The experiment that inspires Year of Plenty is one that grows out of a frustration with consumerism as well as a hunger for a sense of connectedness to place and people. Through an accessible and self-aware narrative, Craig Goodwin sketches his family’s year-long journey in sustainable living. Goodwin weaves personal experience with theological reflection (most of which is inspired by Wendell Berry)—an approach that leads him to articulate a rule for living the Christian faith in the midst of a culture and theology that has accommodated consumerism. As Goodwin explains, the rule is less a hard boundary and is more accurately seen as a reorientation to the kingdom of God present in our world. Against this backdrop the family’s explorations into the homegrown, the local, the used and the homemade offer a glimpse at the convergence of theology and practice.
As a result of both style and content, the book lends itself well to small group study and discussion. The author’s intent is to make a case for a Christian voice in issues of consumption and creation care by means of personal experiment and reflection rather than theological treatise. This does not preclude the author from exploring a “theology of plenty”, where his reflections eventually lead. The book seems to read better as a personal commentary with theological reflection on hyper-consumption rather than the development of a theology. Its strength is in demonstrating a relationship between reflection, theology, and practice through a personal narrative. But as far as developing a theology, Year of Plenty lacks depth for those who cannot tear up their lawn and turn it into a garden or build a chicken coop in their backyard.

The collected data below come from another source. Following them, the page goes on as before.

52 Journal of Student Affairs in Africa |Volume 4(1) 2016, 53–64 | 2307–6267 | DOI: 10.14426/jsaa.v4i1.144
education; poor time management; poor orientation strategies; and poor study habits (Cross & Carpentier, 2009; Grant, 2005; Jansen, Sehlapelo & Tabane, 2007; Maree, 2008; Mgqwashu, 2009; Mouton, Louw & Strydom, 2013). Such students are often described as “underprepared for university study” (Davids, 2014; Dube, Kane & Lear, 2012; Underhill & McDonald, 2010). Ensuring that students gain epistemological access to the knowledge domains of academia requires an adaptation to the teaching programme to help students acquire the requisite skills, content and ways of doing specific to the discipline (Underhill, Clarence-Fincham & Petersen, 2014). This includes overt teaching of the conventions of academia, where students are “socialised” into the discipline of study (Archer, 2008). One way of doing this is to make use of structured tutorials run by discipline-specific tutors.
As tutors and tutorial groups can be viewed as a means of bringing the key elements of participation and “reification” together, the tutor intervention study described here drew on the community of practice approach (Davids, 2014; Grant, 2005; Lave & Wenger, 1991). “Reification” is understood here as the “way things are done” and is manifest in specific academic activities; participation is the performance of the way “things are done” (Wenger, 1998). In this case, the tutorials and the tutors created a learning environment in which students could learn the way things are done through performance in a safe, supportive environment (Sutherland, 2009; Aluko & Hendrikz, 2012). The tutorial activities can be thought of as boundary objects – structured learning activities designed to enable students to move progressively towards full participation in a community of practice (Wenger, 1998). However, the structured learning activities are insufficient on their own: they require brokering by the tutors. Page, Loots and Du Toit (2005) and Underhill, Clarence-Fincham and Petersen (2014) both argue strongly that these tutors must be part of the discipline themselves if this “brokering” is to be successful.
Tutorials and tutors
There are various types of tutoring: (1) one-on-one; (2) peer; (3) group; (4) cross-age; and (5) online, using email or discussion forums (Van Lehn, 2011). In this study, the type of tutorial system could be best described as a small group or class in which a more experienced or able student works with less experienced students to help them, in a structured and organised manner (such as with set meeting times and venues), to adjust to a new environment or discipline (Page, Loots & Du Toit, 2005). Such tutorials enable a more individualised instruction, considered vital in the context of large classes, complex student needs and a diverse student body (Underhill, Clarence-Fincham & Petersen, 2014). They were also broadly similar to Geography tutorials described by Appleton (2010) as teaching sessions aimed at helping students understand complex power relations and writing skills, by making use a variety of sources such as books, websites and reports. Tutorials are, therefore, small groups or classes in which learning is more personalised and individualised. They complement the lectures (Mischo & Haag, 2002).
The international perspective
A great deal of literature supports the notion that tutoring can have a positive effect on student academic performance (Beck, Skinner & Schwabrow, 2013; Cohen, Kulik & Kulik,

As it is, a distinct conversation about hunger, the effects of climate change, or food justice issues is simply beyond the scope of this book. The passing references to these issues serve as a means for understanding how faith is integrated with this personal journey of sustainable living. This strategy works in the author’s favor by making the book more accessible than if it were just a theological project. On the other hand, Year of Plenty illustrates a sense of urgency in the author’s personal life, but is not forceful enough in articulating a sense of urgency for the church. Goodwin offers a critique of traditional dualist theology and advocates for a more holistic one, but this is done in the context of his personal reflections on his family’s experiment. This has the advantage of allowing the reader to make his/her own connections. It has the disadvantage of not being able to speak to a variety of entry points into the sustainability conversation and the urgency required for the church to engage in a deeper theology.
Yet Goodwin reaches a conclusion that is accessible as any for his audience—our decisions and practices, both economic and personal, are matters of faith. Because these are matters of faith the importance of making connections among sustainability and hunger, climate change and food justice are necessary and crucial to the development of a deeper theology in a world of plenty.